_Source material:_
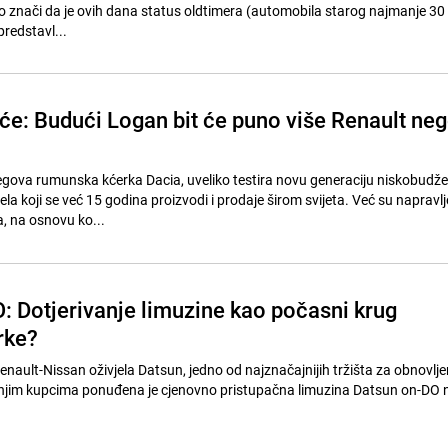
 To znači da je ovih dana status oldtimera (automobila starog najmanje 30
predstavl...
uće: Budući Logan bit će puno više Renault ne
gova rumunska kćerka Dacia, uveliko testira novu generaciju niskobudže
a koji se već 15 godina proizvodi i prodaje širom svijeta. Već su napravlj
, na osnovu ko...
: Dotjerivanje limuzine kao počasni krug
rke?
enault-Nissan oživjela Datsun, jedno od najznačajnijih tržišta za obnovlj
šnjim kupcima ponuđena je cjenovno pristupačna limuzina Datsun on-DO 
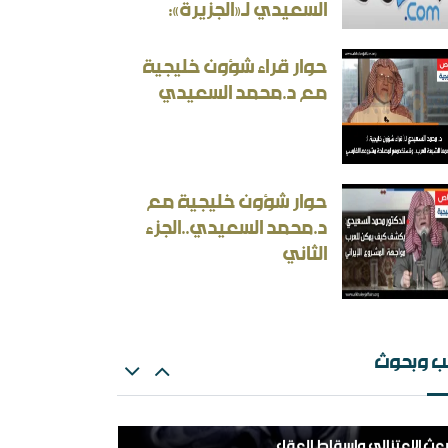
السعيدي لـ«الجزيرة»:
حوار قراء شؤون خليجية
مع د.محمد السعيدي
ث: الإلزام بالمذهب في الفتيا والقضاء والتعليم
ران المسكينة ورد على الأستاذ إلهامي وأحمد
حوار شؤون خليجية مع
ريسوني
د.محمد السعيدي..الجزء
الثاني
ب وبحوث
بعث الاعتزالي وإسقاط العقل
لهم اشغل الظالمين بالظالمين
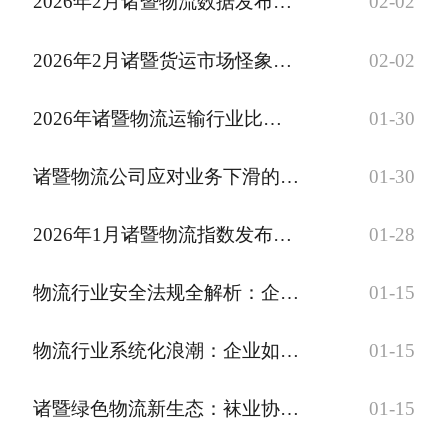
2026年2月诸暨物流数据发布：运价走势、货量波动与细分市场分析
02-02
注册
2026年2月诸暨货运市场怪象：运费涨30% 货价跌10%
02-02
/
登录
2026年诸暨物流运输行业比例下降：挑战与破局之道
01-30
在线礼佛
诸暨物流公司应对业务下滑的5个新增长点（2026实战指南）
01-30
在线许愿
2026年1月诸暨物流指数发布：企业货物运输价格环比下降5%
01-28
物流行业安全法规全解析：企业需遵守的关键法规
01-15
物流行业系统化浪潮：企业如何顺势而为
01-15
诸暨绿色物流新生态：袜业协会×珍珠联盟×多式联运枢纽共建零碳供应链
01-15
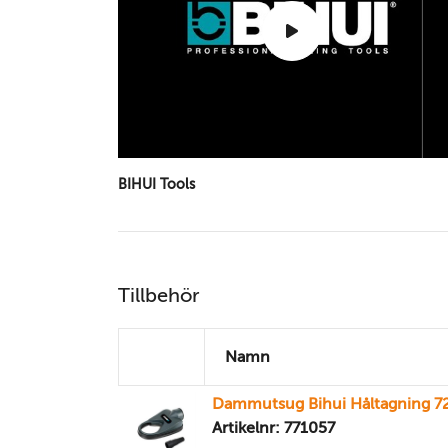
BIHUI Tools
Tillbehör
Namn
Dammutsug Bihui Håltagning 
Artikelnr: 771057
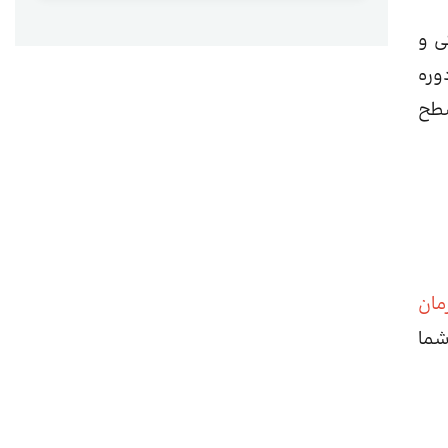
ی و
ک دوره
ی که سطح
مان
شما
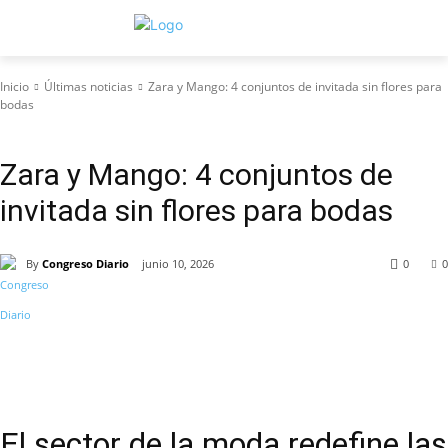
Inicio
Últimas noticias
Zara y Mango: 4 conjuntos de invitada sin flores para
bodas
Últimas noticias
Zara y Mango: 4 conjuntos de
invitada sin flores para bodas
By
Congreso Diario
junio 10, 2026
0
0
El sector de la moda redefine las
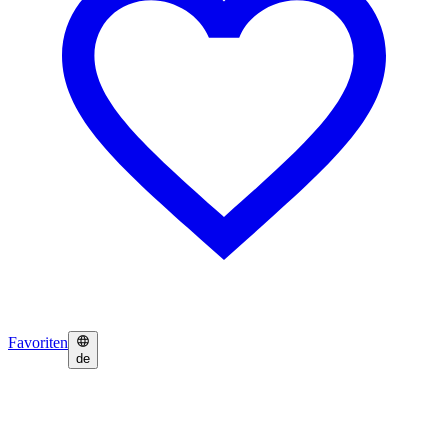
Favoriten
de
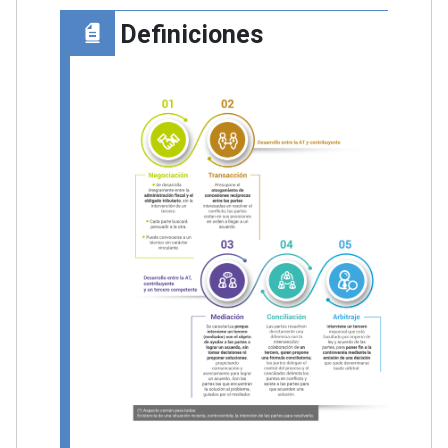
Definiciones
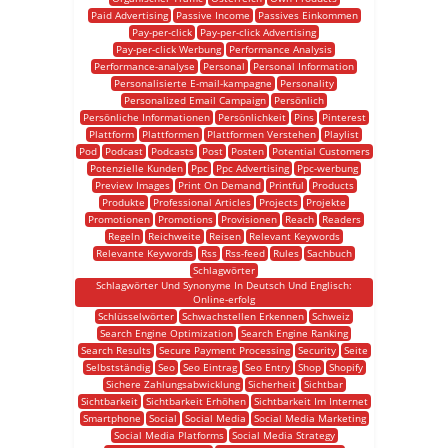
Paid Advertising
Passive Income
Passives Einkommen
Pay-per-click
Pay-per-click Advertising
Pay-per-click Werbung
Performance Analysis
Performance-analyse
Personal
Personal Information
Personalisierte E-mail-kampagne
Personality
Personalized Email Campaign
Persönlich
Persönliche Informationen
Persönlichkeit
Pins
Pinterest
Plattform
Plattformen
Plattformen Verstehen
Playlist
Pod
Podcast
Podcasts
Post
Posten
Potential Customers
Potenzielle Kunden
Ppc
Ppc Advertising
Ppc-werbung
Preview Images
Print On Demand
Printful
Products
Produkte
Professional Articles
Projects
Projekte
Promotionen
Promotions
Provisionen
Reach
Readers
Regeln
Reichweite
Reisen
Relevant Keywords
Relevante Keywords
Rss
Rss-feed
Rules
Sachbuch
Schlagwörter
Schlagwörter Und Synonyme In Deutsch Und Englisch:
Online-erfolg
Schlüsselwörter
Schwachstellen Erkennen
Schweiz
Search Engine Optimization
Search Engine Ranking
Search Results
Secure Payment Processing
Security
Seite
Selbstständig
Seo
Seo Eintrag
Seo Entry
Shop
Shopify
Sichere Zahlungsabwicklung
Sicherheit
Sichtbar
Sichtbarkeit
Sichtbarkeit Erhöhen
Sichtbarkeit Im Internet
Smartphone
Social
Social Media
Social Media Marketing
Social Media Platforms
Social Media Strategy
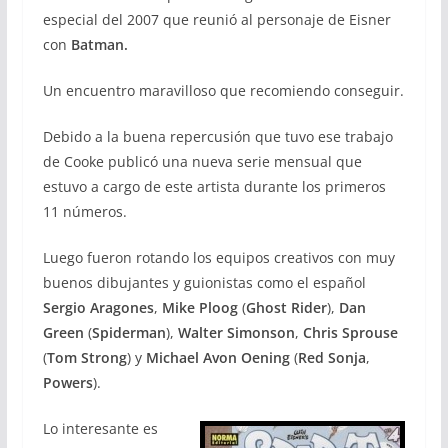
especial del 2007 que reunió al personaje de Eisner
con
Batman.
Un encuentro maravilloso que recomiendo conseguir.
Debido a la buena repercusión que tuvo ese trabajo
de Cooke publicó una nueva serie mensual que
estuvo a cargo de este artista durante los primeros
11 números.
Luego fueron rotando los equipos creativos con muy
buenos dibujantes y guionistas como el español
Sergio Aragones
,
Mike Ploog
(
Ghost Rider
),
Dan
Green
(
Spiderman
),
Walter Simonson
,
Chris Sprouse
(
Tom Strong
) y
Michael Avon Oening
(
Red Sonja
,
Powers
).
Lo interesante es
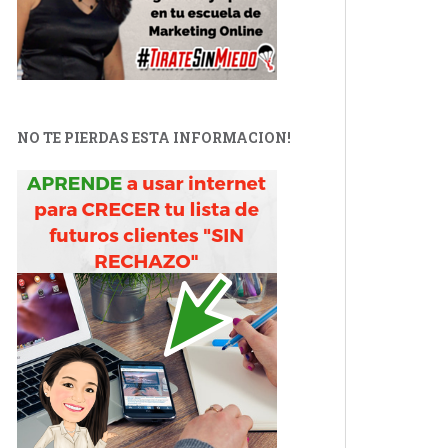
NO TE PIERDAS ESTA INFORMACION!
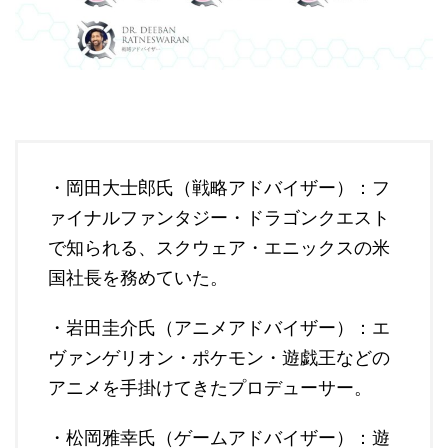
・岡田大士郎氏（戦略アドバイザー）：フ
ァイナルファンタジー・ドラゴンクエスト
で知られる、スクウェア・エニックスの米
国社長を務めていた。
・岩田圭介氏（アニメアドバイザー）：エ
ヴァンゲリオン・ポケモン・遊戯王などの
アニメを手掛けてきたプロデューサー。
・松岡雅幸氏（ゲームアドバイザー）：遊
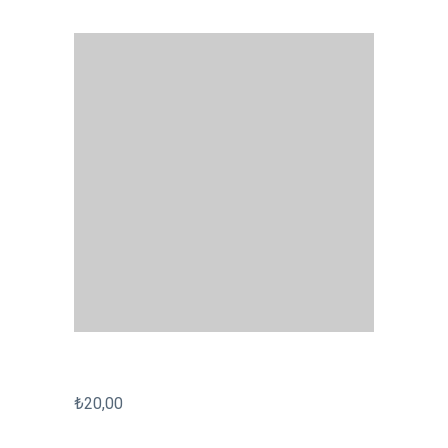
₺
20,00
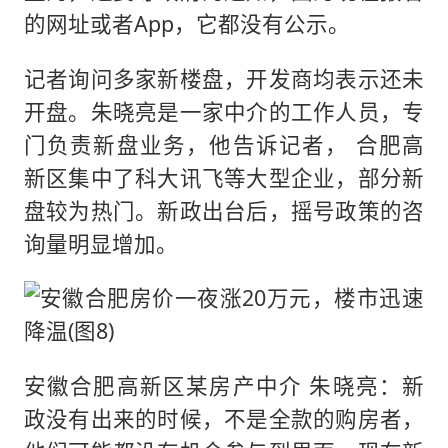
的网址或者App，它都没有公示。
记者询问多家新楼盘，开发商均表示还未
开盘。朱晓亮是一家中介的工作人员，专
门负责新盘业务，他告诉记者， 合肥高
新区集中了科大讯飞等大型企业，部分新
盘较为热门。新政出台后，摇号政策的咨
询量明显增加。
安徽合肥高新区某房产中介 朱晓亮：新
政没有出来的时候，不是全款的购房者，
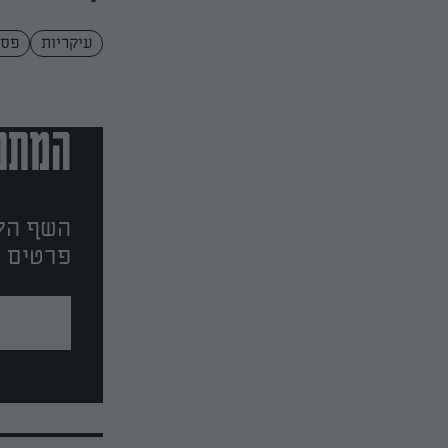
עיקריות
פסט
המתכו
השף הלב
פרטים ו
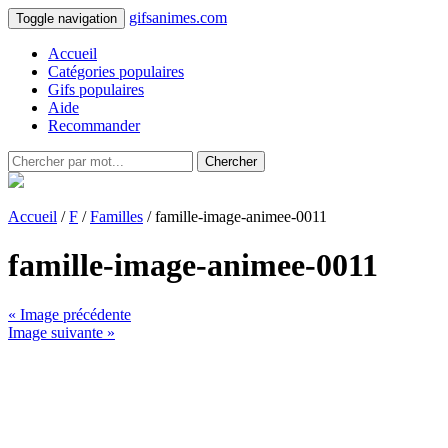
gifsanimes.com
Toggle navigation
Accueil
Catégories populaires
Gifs populaires
Aide
Recommander
Chercher
Accueil
/
F
/
Familles
/ famille-image-animee-0011
famille-image-animee-0011
« Image précédente
Image suivante »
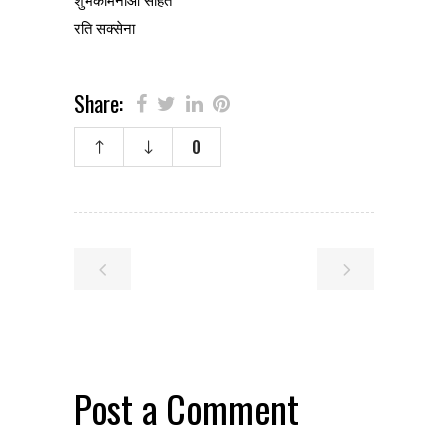
शुभकामनाओं सहित
रति सक्सेना
Share:
0
Post a Comment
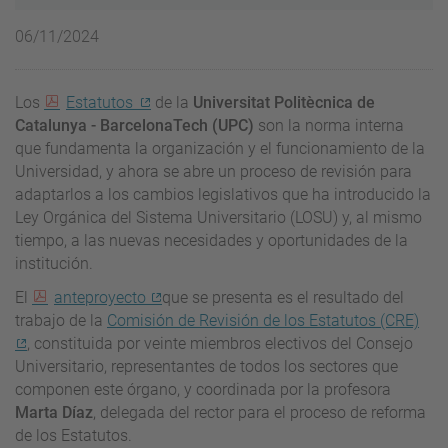
06/11/2024
Los
Estatutos
de la
Universitat Politècnica de
Catalunya - BarcelonaTech (UPC)
son la norma interna
que fundamenta la organización y el funcionamiento de la
Universidad, y ahora se abre un proceso de revisión para
adaptarlos a los cambios legislativos que ha introducido la
Ley Orgánica del Sistema Universitario (LOSU) y, al mismo
tiempo, a las nuevas necesidades y oportunidades de la
institución.
El
anteproyecto
que se presenta es el resultado del
trabajo de la
Comisión de Revisión de los Estatutos (CRE)
, constituida por veinte miembros electivos del Consejo
Universitario, representantes de todos los sectores que
componen este órgano, y coordinada por la profesora
Marta Díaz
, delegada del rector para el proceso de reforma
de los Estatutos.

_Required action:_
The records above are to be retyped exactly, with every picture left out.

_Reply:_
 To znači da je ovih dana status oldtimera (automobila starog najmanje 30
predstavl...
uće: Budući Logan bit će puno više Renault ne
gova rumunska kćerka Dacia, uveliko testira novu generaciju niskobudže
a koji se već 15 godina proizvodi i prodaje širom svijeta. Već su napravlj
, na osnovu ko...
: Dotjerivanje limuzine kao počasni krug
rke?
enault-Nissan oživjela Datsun, jedno od najznačajnijih tržišta za obnovlj
šnjim kupcima ponuđena je cjenovno pristupačna limuzina Datsun on-DO 
السعيدي لـ«الجزيرة»:
حوار قراء شؤون خليجية
مع د.محمد السعيدي
ث: الإلزام بالمذهب في الفتيا والقضاء والتعليم
ران المسكينة ورد على الأستاذ إلهامي وأحمد
حوار شؤون خليجية مع
ريسوني
د.محمد السعيدي..الجزء
الثاني
ب وبحوث
بعث الاعتزالي وإسقاط العقل
لهم اشغل الظالمين بالظالمين
2026年2月诸暨物流数据发布：运价走势、货量波动与细分市场分析
02-02
注册
2026年2月诸暨货运市场怪象：运费涨30% 货价跌10%
02-02
/
登录
2026年诸暨物流运输行业比例下降：挑战与破局之道
01-30
在线礼佛
诸暨物流公司应对业务下滑的5个新增长点（2026实战指南）
01-30
在线许愿
2026年1月诸暨物流指数发布：企业货物运输价格环比下降5%
01-28
物流行业安全法规全解析：企业需遵守的关键法规
01-15
物流行业系统化浪潮：企业如何顺势而为
01-15
诸暨绿色物流新生态：袜业协会×珍珠联盟×多式联运枢纽共建零碳供应链
01-15
BIHUI Tools
Tillbehör
Namn
Dammutsug Bihui Håltagning 
Artikelnr: 771057
ی و
ک دوره
ی که سطح
مان
شما
Inicio
Últimas noticias
Zara y Mango: 4 conjuntos de invitada sin flores para
bodas
Últimas noticias
Zara y Mango: 4 conjuntos de
invitada sin flores para bodas
By
Congreso Diario
junio 10, 2026
0
0
El sector de la moda redefine las
Favoriten
de
Definiciones
Paid Advertising
Passive Income
Passives Einkommen
Pay-per-click
Pay-per-click Advertising
Pay-per-click Werbung
Performance Analysis
Performance-analyse
Personal
Personal Information
Personalisierte E-mail-kampagne
Personality
Personalized Email Campaign
Persönlich
Persönliche Informationen
Persönlichkeit
Pins
Pinterest
Plattform
Plattformen
Plattformen Verstehen
Playlist
Pod
Podcast
Podcasts
Post
Posten
Potential Customers
Potenzielle Kunden
Ppc
Ppc Advertising
Ppc-werbung
Preview Images
Print On Demand
Printful
Products
Produkte
Professional Articles
Projects
Projekte
Promotionen
Promotions
Provisionen
Reach
Readers
Regeln
Reichweite
Reisen
Relevant Keywords
Relevante Keywords
Rss
Rss-feed
Rules
Sachbuch
Schlagwörter
Schlagwörter Und Synonyme In Deutsch Und Englisch:
Online-erfolg
Schlüsselwörter
Schwachstellen Erkennen
Schweiz
Search Engine Optimization
Search Engine Ranking
Search Results
Secure Payment Processing
Security
Seite
Selbstständig
Seo
Seo Eintrag
Seo Entry
Shop
Shopify
Sichere Zahlungsabwicklung
Sicherheit
Sichtbar
Sichtbarkeit
Sichtbarkeit Erhöhen
Sichtbarkeit Im Internet
Smartphone
Social
Social Media
Social Media Marketing
Social Media Platforms
Social Media Strategy
especial del 2007 que reunió al personaje de Eisner
con
Batman.
Un encuentro maravilloso que recomiendo conseguir.
Debido a la buena repercusión que tuvo ese trabajo
de Cooke publicó una nueva serie mensual que
estuvo a cargo de este artista durante los primeros
11 números.
Luego fueron rotando los equipos creativos con muy
buenos dibujantes y guionistas como el español
Sergio Aragones
,
Mike Ploog
(
Ghost Rider
),
Dan
Green
(
Spiderman
),
Walter Simonson
,
Chris Sprouse
(
Tom Strong
) y
Michael Avon Oening
(
Red Sonja
,
Powers
).
Lo interesante es
NO TE PIERDAS ESTA INFORMACION!
・岡田大士郎氏（戦略アドバイザー）：フ
ァイナルファンタジー・ドラゴンクエスト
で知られる、スクウェア・エニックスの米
国社長を務めていた。
・岩田圭介氏（アニメアドバイザー）：エ
ヴァンゲリオン・ポケモン・遊戯王などの
アニメを手掛けてきたプロデューサー。
・松岡雅幸氏（ゲームアドバイザー）：遊
₺
20,00
的网址或者App，它都没有公示。
记者询问多家新楼盘，开发商均表示还未
开盘。朱晓亮是一家中介的工作人员，专
门负责新盘业务，他告诉记者， 合肥高
新区集中了科大讯飞等大型企业，部分新
盘较为热门。新政出台后，摇号政策的咨
询量明显增加。
安徽合肥高新区某房产中介 朱晓亮：新
政没有出来的时候，不是全款的购房者，
עיקריות
פסט
המתכו
השף הלב
פרטים ו
gifsanimes.com
Toggle navigation
Accueil
Catégories populaires
Gifs populaires
Aide
Recommander
Chercher
Accueil
/
F
/
Familles
/ famille-image-animee-0011
famille-image-animee-0011
« Image précédente
Image suivante »
शुभकामनाओं सहित
रति सक्सेना
Share:
0
Post a Comment
06/11/2024
Los
Estatutos
de la
Universitat Politècnica de
Catalunya - BarcelonaTech (UPC)
son la norma interna
que fundamenta la organización y el funcionamiento de la
Universidad, y ahora se abre un proceso de revisión para
adaptarlos a los cambios legislativos que ha introducido la
Ley Orgánica del Sistema Universitario (LOSU) y, al mismo
tiempo, a las nuevas necesidades y oportunidades de la
institución.
El
anteproyecto
que se presenta es el resultado del
trabajo de la
Comisión de Revisión de los Estatutos (CRE)
, constituida por veinte miembros electivos del Consejo
Universitario, representantes de todos los sectores que
componen este órgano, y coordinada por la profesora
Marta Díaz
, delegada del rector para el proceso de reforma
de los Estatutos.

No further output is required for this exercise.